## TRY IT
One number is the full answer: how many lines in the records contain the word "улице"?
[Opening MATERIAL SHOWN section]
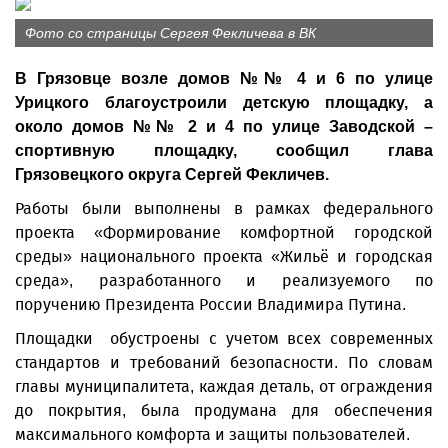
Фото со страницы Сергея Фекличева в ВК
В Грязовце возле домов №№ 4 и 6 по улице
Урицкого благоустроили детскую площадку, а
около домов №№ 2 и 4 по улице Заводской –
спортивную площадку, сообщил глава
Грязовецкого округа Сергей Фекличев.
Работы были выполнены в рамках федерального
проекта «Формирование комфортной городской
среды» национального проекта «Жильё и городская
среда», разработанного и реализуемого по
поручению Президента России Владимира Путина.
Площадки обустроены с учетом всех современных
стандартов и требований безопасности. По словам
главы муниципалитета, каждая деталь, от ограждения
до покрытия, была продумана для обеспечения
максимального комфорта и защиты пользователей.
[Closing MATERIAL SHOWN section]
## ANSWER BOX
2